The examples provided are just a few, and there are many variations in the attempts to steal sensitive information and credentials from a user’s cell phone. Smishers put much effort into making convincing messages. For example, some will even include an option to unsubscribe from future alerts.
SMS spoofing is used by scammers to disguised their phone numbers and impersonate others: another person, a company, or a product. By using this technology, they can set who the messages appear to be coming from in the caller id. The real phone number that sent the message is replaced by alphanumeric text.
Protect Yourself from Smishing
Smishing attempts aim to steal identity and money. They often use fear tactics as a way to get user’s to act quickly, without giving it too much thought. There are several ways scammers try to lure people into the trap. User’s can protect themselves by looking out for text messages that try to invoke fears such as these:
- Fear of someone stealing money.
- Fear of being accused of a crime
- Fear of harm to an individual or his family
- Fear of something embarrassing being revealed about a person, whether true or not
Learning to spot these fraudulent text messages is helpful, but there are other ways people can protect themselves. If the text message seems to be coming from a legitimate source, conduct a number lookup to find the company’s phone number. Then call that number for verification instead of the number provided in the text. Most legitimate businesses such as banks usually do not send text messages that require a reply. Here are more tips for protection against Smishing:
- Do not open text messages from unknown sources. Delete them.

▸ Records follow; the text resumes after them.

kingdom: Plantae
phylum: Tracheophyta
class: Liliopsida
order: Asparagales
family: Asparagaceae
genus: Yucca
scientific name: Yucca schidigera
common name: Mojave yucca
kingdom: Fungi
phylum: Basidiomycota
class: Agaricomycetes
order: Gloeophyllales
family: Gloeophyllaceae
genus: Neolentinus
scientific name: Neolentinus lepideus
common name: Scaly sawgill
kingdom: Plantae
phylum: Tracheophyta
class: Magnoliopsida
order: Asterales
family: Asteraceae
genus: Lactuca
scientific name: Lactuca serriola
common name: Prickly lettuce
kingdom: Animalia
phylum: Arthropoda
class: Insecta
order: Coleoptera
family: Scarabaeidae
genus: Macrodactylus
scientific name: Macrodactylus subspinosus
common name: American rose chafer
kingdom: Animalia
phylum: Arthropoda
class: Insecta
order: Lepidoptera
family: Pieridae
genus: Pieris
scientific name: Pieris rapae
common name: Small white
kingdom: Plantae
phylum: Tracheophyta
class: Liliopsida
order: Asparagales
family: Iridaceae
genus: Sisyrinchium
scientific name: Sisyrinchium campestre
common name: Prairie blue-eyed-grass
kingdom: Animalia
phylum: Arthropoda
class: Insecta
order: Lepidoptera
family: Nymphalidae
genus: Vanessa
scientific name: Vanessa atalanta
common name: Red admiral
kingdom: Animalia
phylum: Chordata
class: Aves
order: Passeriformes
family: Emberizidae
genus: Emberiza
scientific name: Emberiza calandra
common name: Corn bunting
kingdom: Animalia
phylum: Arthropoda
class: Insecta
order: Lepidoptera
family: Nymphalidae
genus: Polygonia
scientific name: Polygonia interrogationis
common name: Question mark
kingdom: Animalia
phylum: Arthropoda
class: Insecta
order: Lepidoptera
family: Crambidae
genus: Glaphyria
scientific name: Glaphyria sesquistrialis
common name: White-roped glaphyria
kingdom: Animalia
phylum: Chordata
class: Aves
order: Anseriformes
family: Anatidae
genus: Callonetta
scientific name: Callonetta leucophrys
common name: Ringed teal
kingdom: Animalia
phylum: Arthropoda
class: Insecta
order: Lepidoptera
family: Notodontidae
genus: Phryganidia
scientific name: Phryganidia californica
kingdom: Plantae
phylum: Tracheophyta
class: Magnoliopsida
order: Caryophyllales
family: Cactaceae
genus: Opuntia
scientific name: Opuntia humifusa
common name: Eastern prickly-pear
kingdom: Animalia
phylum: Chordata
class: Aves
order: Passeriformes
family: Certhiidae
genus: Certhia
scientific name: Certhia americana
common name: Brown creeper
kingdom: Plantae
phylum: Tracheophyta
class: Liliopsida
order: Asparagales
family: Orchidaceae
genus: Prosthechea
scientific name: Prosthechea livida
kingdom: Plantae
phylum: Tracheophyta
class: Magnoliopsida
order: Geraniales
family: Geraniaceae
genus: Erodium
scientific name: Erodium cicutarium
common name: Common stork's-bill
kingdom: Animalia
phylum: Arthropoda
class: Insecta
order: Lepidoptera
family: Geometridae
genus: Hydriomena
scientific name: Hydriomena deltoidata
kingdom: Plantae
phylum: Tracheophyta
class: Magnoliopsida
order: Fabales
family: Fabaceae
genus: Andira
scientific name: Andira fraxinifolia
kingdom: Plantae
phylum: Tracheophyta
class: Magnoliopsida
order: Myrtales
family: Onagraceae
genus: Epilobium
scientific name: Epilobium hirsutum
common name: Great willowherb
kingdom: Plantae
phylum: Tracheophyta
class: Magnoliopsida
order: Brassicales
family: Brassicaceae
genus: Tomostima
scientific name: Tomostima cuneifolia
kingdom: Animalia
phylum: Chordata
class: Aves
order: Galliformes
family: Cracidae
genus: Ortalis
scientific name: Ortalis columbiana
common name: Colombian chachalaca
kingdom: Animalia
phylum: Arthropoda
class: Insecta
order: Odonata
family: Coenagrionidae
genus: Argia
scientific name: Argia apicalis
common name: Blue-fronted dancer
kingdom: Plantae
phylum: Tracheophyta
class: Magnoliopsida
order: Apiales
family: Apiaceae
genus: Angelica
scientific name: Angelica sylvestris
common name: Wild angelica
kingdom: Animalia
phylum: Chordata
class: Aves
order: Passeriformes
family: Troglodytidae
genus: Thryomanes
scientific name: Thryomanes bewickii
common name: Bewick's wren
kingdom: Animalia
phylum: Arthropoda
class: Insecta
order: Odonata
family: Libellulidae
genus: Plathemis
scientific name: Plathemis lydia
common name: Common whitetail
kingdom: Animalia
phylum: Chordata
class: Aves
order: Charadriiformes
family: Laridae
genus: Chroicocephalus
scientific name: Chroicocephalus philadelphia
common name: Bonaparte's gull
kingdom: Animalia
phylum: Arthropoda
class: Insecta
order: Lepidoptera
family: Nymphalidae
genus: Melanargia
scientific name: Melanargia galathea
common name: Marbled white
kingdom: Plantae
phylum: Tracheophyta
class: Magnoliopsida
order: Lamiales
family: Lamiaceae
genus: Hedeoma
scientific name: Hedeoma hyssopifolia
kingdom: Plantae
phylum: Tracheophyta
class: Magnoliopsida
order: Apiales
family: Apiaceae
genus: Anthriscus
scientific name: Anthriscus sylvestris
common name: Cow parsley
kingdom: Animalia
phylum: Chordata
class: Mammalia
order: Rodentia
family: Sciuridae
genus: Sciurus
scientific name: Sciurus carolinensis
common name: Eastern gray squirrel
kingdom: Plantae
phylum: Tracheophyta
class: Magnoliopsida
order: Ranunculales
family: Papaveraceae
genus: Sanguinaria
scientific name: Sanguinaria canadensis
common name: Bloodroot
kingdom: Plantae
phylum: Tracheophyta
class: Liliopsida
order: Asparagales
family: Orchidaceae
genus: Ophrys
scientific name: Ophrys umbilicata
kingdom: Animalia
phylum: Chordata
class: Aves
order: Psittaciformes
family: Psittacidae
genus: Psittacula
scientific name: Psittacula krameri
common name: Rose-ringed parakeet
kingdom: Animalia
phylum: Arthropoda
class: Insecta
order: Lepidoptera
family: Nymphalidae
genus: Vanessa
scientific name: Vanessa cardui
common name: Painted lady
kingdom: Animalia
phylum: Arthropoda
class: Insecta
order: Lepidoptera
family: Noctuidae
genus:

- Avoid clicking links or downloading software from unverified sources.
- Do not provide sensitive information to unverified sources.
- Get anti-virus protection for cell phones.
- Use a text alias to hide cell phone numbers from smishers.
- Avoid text messages that appear to come from the number 5000. SMS spoofing is likely used to hide the true phone number.
- Contact the phone company and inform them of the fraudulent texts.